Irony: The $18 million contract to build a website to make federal stimulus spending transparent was released – with entire pages blacked out.
So much for change we can believe in:
Back in July, a software company named Smartronix landed an $18 million contract to build a Web site where taxpayers could easily track billions in federal stimulus money. It was just another part of the Obama administration’s ongoing effort to bring transparency to stimulus spending, we were told.
But it seems the drive for transparency doesn’t cover the contract itself.
After weeks of prodding by ProPublica and other organizations, the General Services Administration released copies of the contract and related documents that are so heavily blacked out they are virtually worthless.

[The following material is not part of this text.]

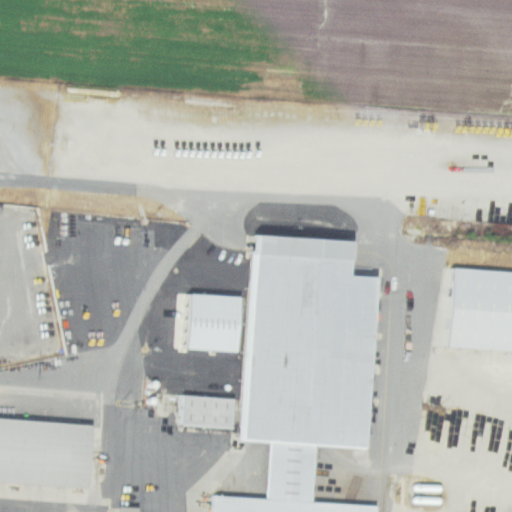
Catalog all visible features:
building: (298, 365)
building: (202, 410)
building: (41, 451)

Don’t believe us? Take a look.
ProPublica sought the contract under the Freedom of Information Act to find out what kind of site Smartronix planned to build and to assess whether it justified the cost, which Republican critics of the stimulus plan called “unreal.”

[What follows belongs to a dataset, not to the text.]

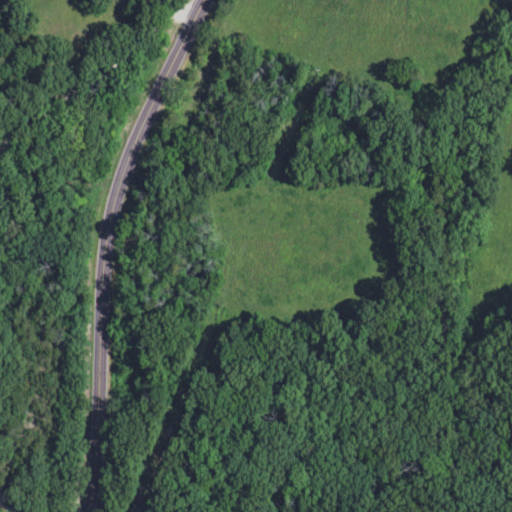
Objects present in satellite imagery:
road: (93, 81)
road: (104, 246)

Ed Pound, the director of communications for the Recovery Accountability and Transparency Board, defended the redactions as “legitimate.” The Web site Smartronix is to build will replace Recovery.gov, the existing stimulus Web portal run by the transparency board.
“I’m not concerned about whether journalists are concerned about this,” Pound said. “We have been very transparent.”

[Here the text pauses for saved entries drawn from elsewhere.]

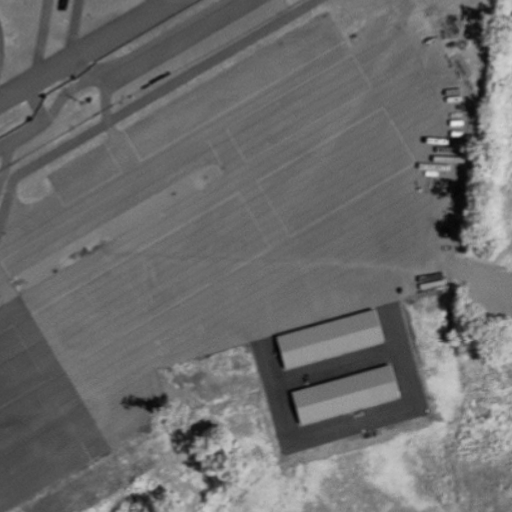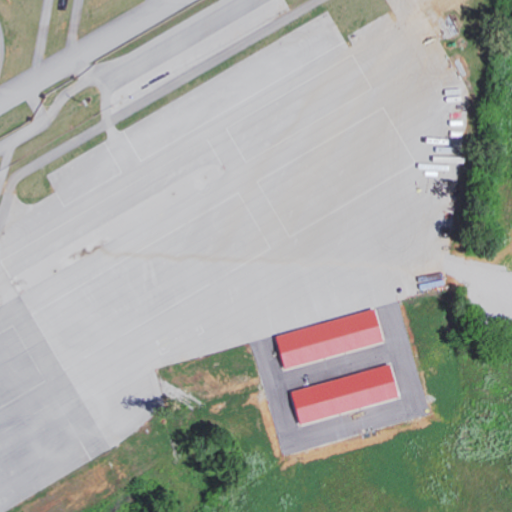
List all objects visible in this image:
raceway: (160, 2)
raceway: (83, 48)
raceway: (108, 66)
road: (170, 146)
road: (6, 160)
building: (325, 339)
building: (326, 339)
building: (205, 373)
building: (341, 394)
building: (342, 395)
parking lot: (37, 408)
building: (221, 429)
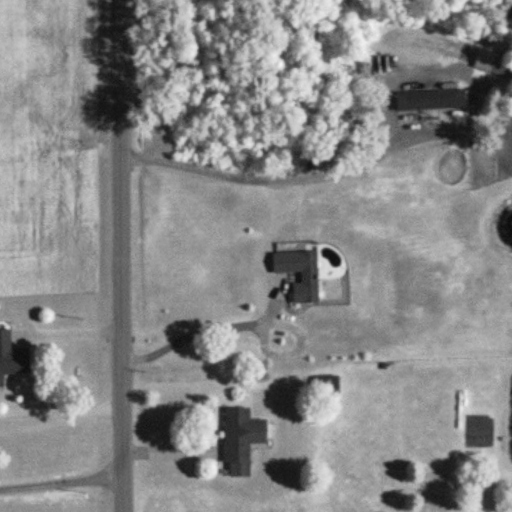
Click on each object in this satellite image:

The GSA declined to comment, but said in its response to ProPublica’s FOIA request that such redactions were allowed if material “involves substantial risk of competitive injury” to a contractor.
Some sections of the contract were redacted in their entirety. They include:
- the project’s management structure;
- something called the “Strategic Advisory Council”;
- quality assurance procedures;
- five pages on user experience;
- site navigation;
- four unidentified pages on which everything, even section headings, have been redacted;
- every single piece of information in the document’s pricing table, including function, vendor, model, part ID, detail and quantity;
- the contract’s warranty agreement.
In all, 25 pages of a 59-page technical proposal — the main document in the package — were redacted completely. Of the remaining pages, 14 had half or more of their content blacked out.